### ACTIVITY 1
For the passage on the transit method, decide whether each statement agrees with it. Answer yes or no and quote the words that settle it.
(a) Planets exert gravitational influences on each other when their orbits are packed tightly enough.
(b) The atmospheric signal can be read clearly from a single transit.
(c) The approach suits planets that orbit far from their host star.
### ACTIVITY 2
Using the passage on the transit method, answer the following.
(a) What are transit-timing variations plugged into?
(b) What absorbs a small percentage of the starlight as the planet passes in front of its host star?
(c) What kind of star does the method require?
### ACTIVITY 3
Pick up the passage on the transit method after its last sentence and continue it.

### EXTRACT PROVIDED
Alternately, if planets’ orbits are packed tightly enough, they exert gravitational influences on each other: they speed up or slow down each other’s orbits. These transit-timing variations can be registered over time and plugged into models that will provide plausible estimates for the planets’ mass.
The transit method also has the potential to give us a sense of what’s in the planet’s atmosphere. As it passes in front of its host star, a small percentage of the starlight will be absorbed by the gasses in its atmosphere, creating a signature that can reveal the identity of those gasses. While this tiny signal is swamped by the noise in a single transit, observing multiple transits can eventually overcome this limitation.
All of this, however, requires a fair bit of light to start with, which means a bright, relatively nearby star. And we’d need to image multiple orbits, which means the planet in question needs to be orbiting relatively close to its host star.

### PROVIDED MATERIAL

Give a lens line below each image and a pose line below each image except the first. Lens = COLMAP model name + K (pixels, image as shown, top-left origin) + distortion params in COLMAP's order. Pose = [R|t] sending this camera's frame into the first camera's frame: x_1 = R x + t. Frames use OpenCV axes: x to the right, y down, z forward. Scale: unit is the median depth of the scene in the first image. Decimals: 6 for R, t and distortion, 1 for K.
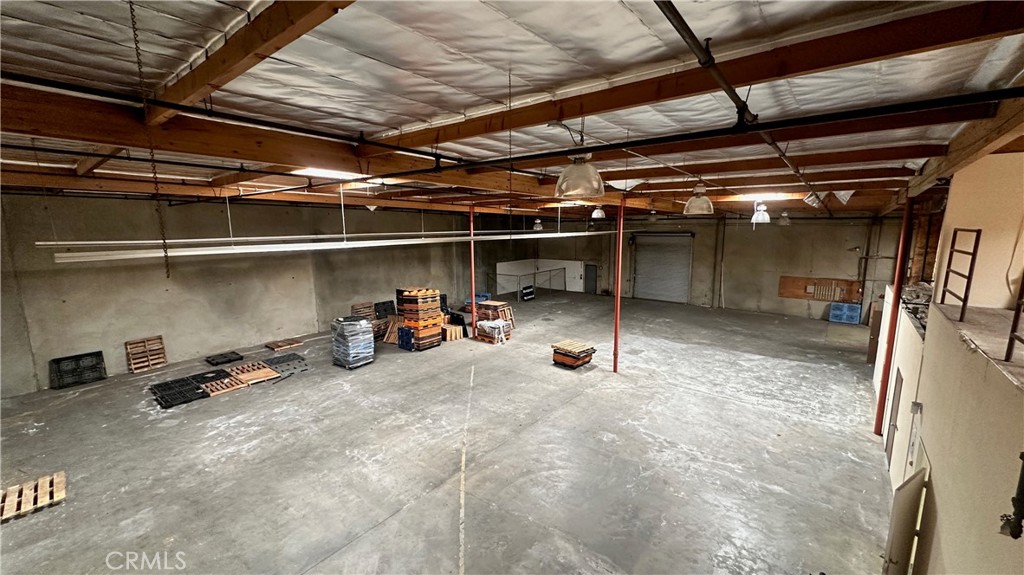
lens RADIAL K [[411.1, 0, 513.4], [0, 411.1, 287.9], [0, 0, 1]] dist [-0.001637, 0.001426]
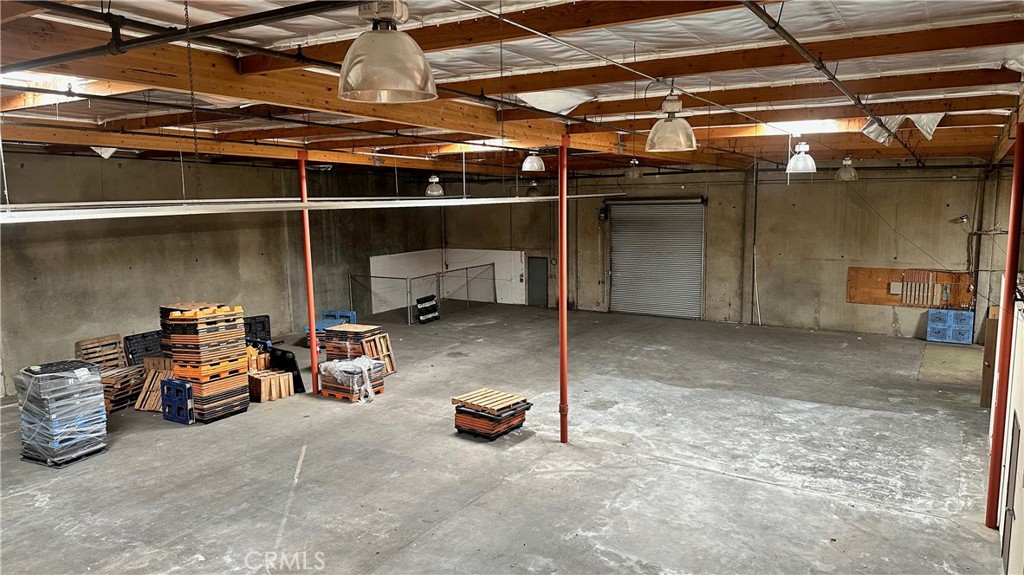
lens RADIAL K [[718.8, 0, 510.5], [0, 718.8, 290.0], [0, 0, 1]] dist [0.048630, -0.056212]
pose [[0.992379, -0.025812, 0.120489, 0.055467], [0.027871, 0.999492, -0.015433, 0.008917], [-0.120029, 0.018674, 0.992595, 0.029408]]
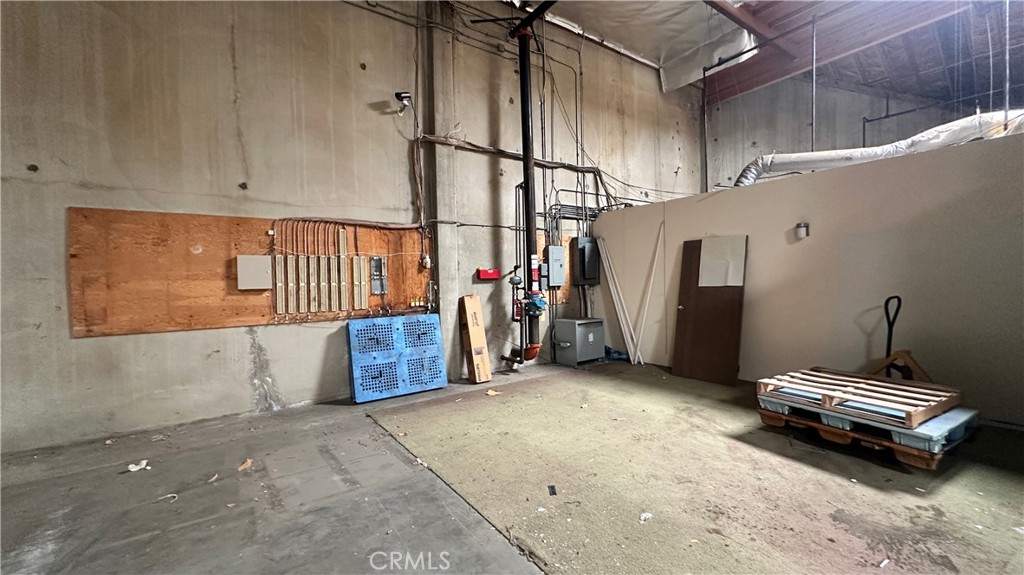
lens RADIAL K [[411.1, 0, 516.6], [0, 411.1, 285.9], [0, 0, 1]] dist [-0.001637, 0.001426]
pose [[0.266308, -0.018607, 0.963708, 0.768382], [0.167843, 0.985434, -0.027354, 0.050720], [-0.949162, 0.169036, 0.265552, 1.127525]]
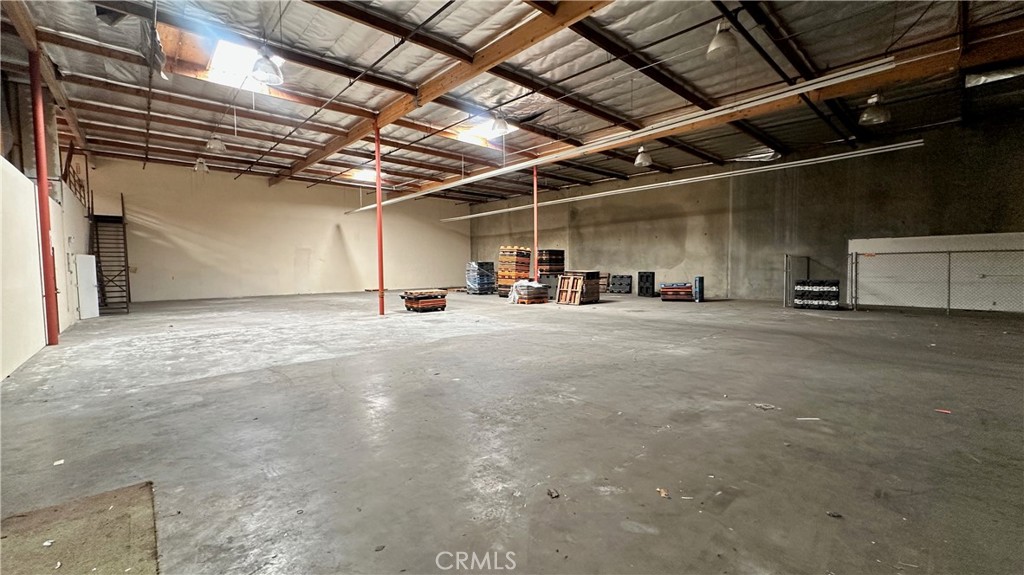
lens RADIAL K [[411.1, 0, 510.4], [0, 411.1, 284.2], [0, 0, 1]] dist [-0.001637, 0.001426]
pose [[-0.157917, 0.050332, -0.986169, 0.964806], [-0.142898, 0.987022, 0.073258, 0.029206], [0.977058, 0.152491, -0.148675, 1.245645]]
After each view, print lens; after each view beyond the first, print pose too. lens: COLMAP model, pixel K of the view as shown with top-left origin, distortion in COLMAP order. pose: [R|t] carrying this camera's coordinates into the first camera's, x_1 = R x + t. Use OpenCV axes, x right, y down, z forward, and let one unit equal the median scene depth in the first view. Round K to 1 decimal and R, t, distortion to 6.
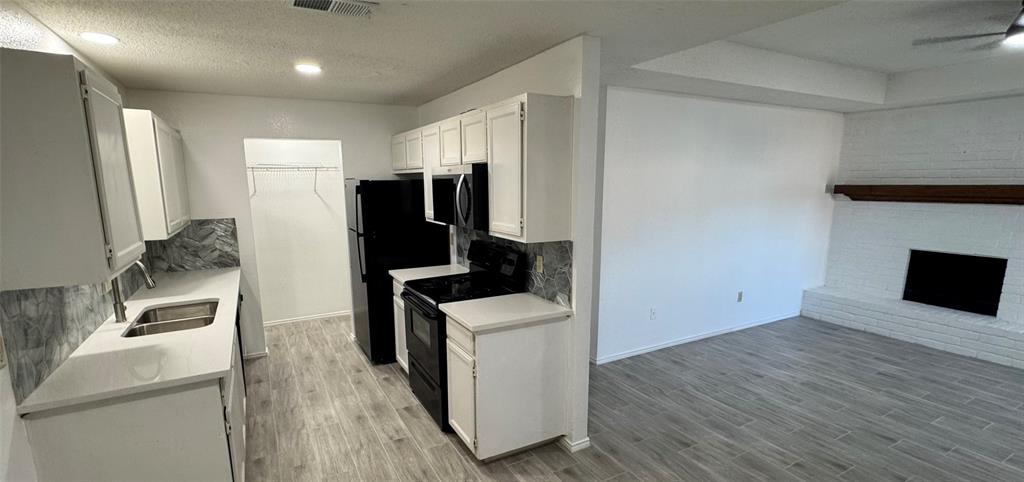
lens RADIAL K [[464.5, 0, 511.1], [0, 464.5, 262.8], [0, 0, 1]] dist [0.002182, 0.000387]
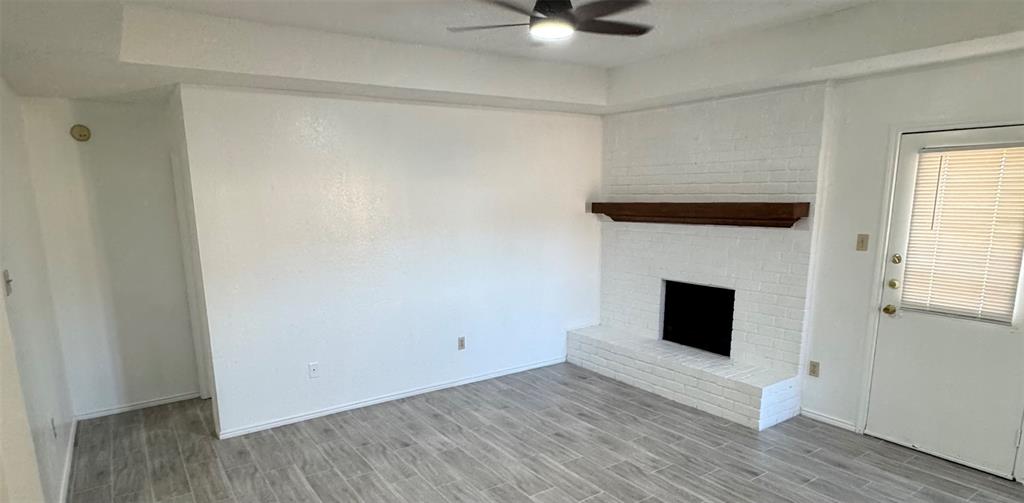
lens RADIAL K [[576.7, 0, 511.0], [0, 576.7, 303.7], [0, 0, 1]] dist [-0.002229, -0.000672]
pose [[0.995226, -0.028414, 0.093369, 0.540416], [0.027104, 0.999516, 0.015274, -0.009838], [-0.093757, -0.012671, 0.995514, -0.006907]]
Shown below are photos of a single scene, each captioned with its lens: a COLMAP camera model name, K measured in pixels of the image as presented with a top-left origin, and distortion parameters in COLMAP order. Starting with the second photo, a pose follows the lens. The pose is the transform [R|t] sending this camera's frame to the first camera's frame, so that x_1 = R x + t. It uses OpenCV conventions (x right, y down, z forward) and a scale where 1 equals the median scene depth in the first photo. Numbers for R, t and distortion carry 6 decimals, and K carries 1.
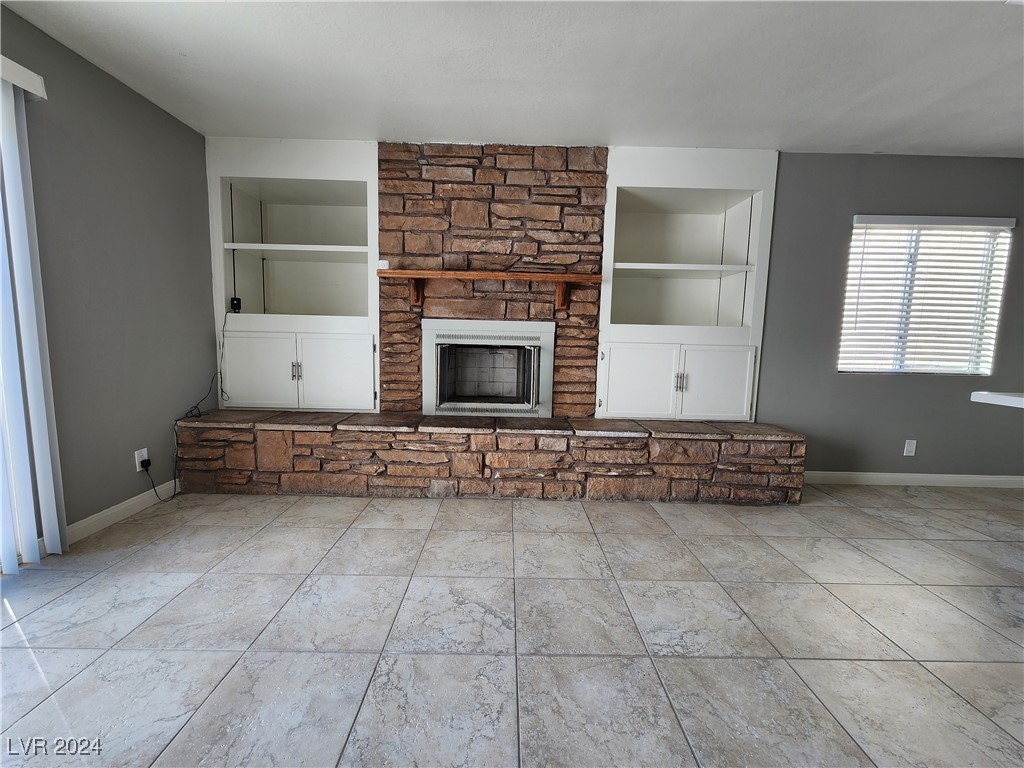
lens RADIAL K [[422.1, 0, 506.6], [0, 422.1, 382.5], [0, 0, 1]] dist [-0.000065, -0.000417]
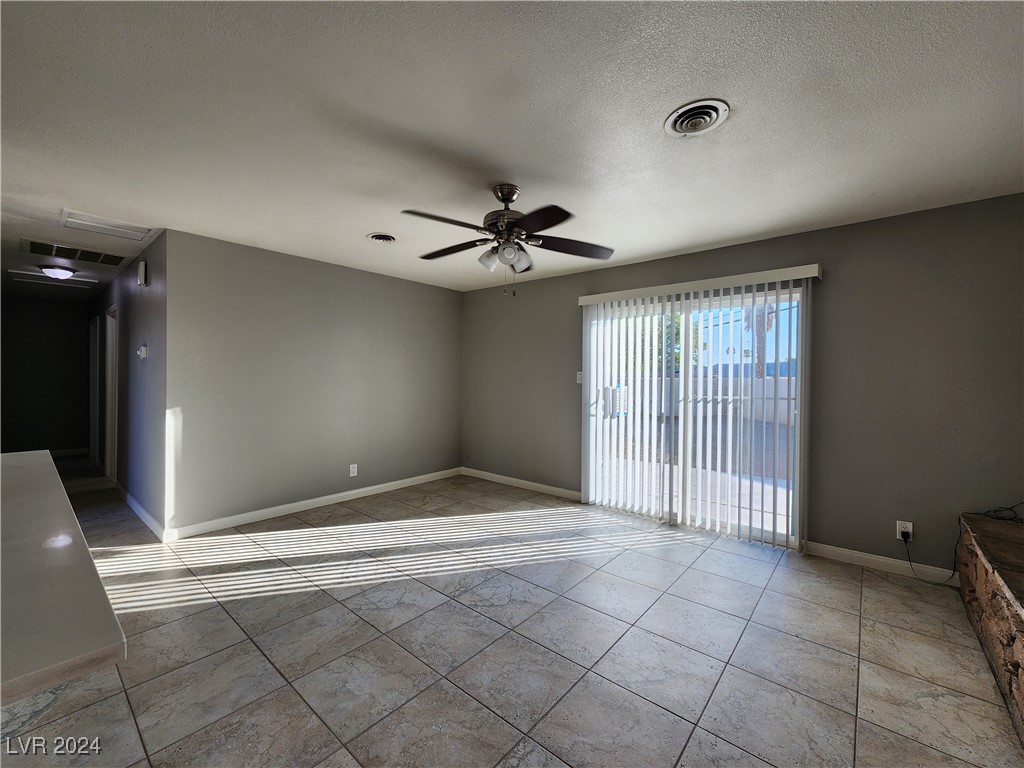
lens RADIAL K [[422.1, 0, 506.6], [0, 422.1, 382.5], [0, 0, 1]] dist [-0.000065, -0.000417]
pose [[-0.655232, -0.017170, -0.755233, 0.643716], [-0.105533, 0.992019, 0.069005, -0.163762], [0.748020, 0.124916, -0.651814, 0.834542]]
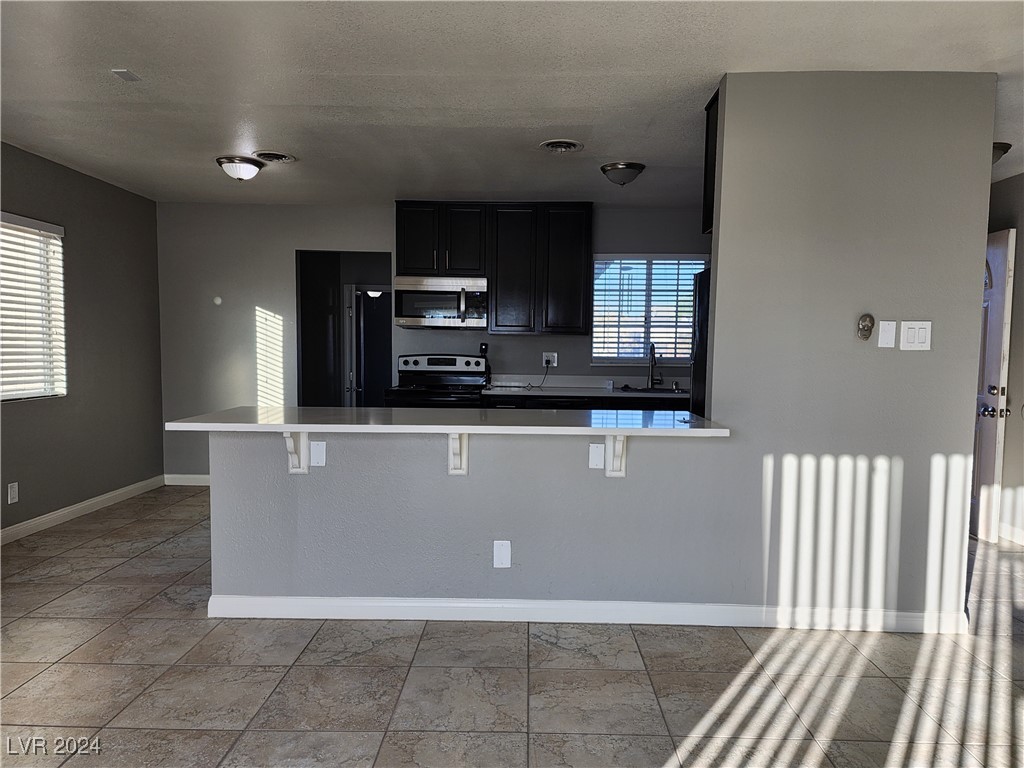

### EXERCISE OUTPUT 1
(a) Yes: "if planets’ orbits are packed tightly enough, they exert gravitational influences on each other"
(b) No: "this tiny signal is swamped by the noise in a single transit"
(c) No: "the planet in question needs to be orbiting relatively close to its host star"

### EXERCISE OUTPUT 2
(a) Models that will provide plausible estimates for the planets' mass
(b) The gasses in the planet's atmosphere
(c) A bright, relatively nearby star

### EXERCISE OUTPUT 3
These are precisely the things TESS is designed to pick up.
The new system
The new three-planet system is called TOI-270, and it’s about 75 light years from Earth. The star at the center of the system is a red dwarf, a bit less than half the size of the Sun. Despite its small size, it’s brighter than most of the nearby stars we know hosts planets. And—critically—it’s stable. That means that variations in the star’s light are minimal, and they’re less likely to get in the way of trying to pick up subtle changes caused by its orbiting planets.
The three planets have orbital periods of 3.4 days, 5.7 days, and 11.4 days. The ratio among these periods can be expressed as ratios of integers, a feature that’s called “orbital resonance.”
These resonances tend to stabilize the orbits, keeping the planets’ interactions from ejecting one of them from the system or send one diving into the star. Based on the size of the planets, the trio consists of a super Earth as the innermost planet, while the two outer planets are somewhat larger, falling into the class termed sub-Neptunes.
Right now, we only have enough observations of the TOI-270 system to confirm the existence of the three planets. Orbital simulations, however, suggest that a wide range of orbital eccentricities would be stable in the system, so it will take extended observations to figure out the precise details of the orbits.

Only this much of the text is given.